● Records:
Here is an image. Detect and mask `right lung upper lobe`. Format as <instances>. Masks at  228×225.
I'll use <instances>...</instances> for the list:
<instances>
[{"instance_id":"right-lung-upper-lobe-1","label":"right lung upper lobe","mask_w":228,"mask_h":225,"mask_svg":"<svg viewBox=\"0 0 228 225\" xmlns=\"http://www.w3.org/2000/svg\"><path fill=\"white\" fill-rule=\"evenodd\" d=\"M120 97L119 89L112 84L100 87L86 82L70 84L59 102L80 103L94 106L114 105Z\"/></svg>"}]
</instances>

● Written request:
Copy the item above word for word, line by line, without changing any character.

● Finished answer:
Here is an image. Detect and mask `right lung upper lobe`. Format as <instances>. Masks at  228×225.
I'll use <instances>...</instances> for the list:
<instances>
[{"instance_id":"right-lung-upper-lobe-1","label":"right lung upper lobe","mask_w":228,"mask_h":225,"mask_svg":"<svg viewBox=\"0 0 228 225\" xmlns=\"http://www.w3.org/2000/svg\"><path fill=\"white\" fill-rule=\"evenodd\" d=\"M120 97L119 89L112 84L100 87L86 82L70 84L59 102L80 103L94 106L114 105Z\"/></svg>"}]
</instances>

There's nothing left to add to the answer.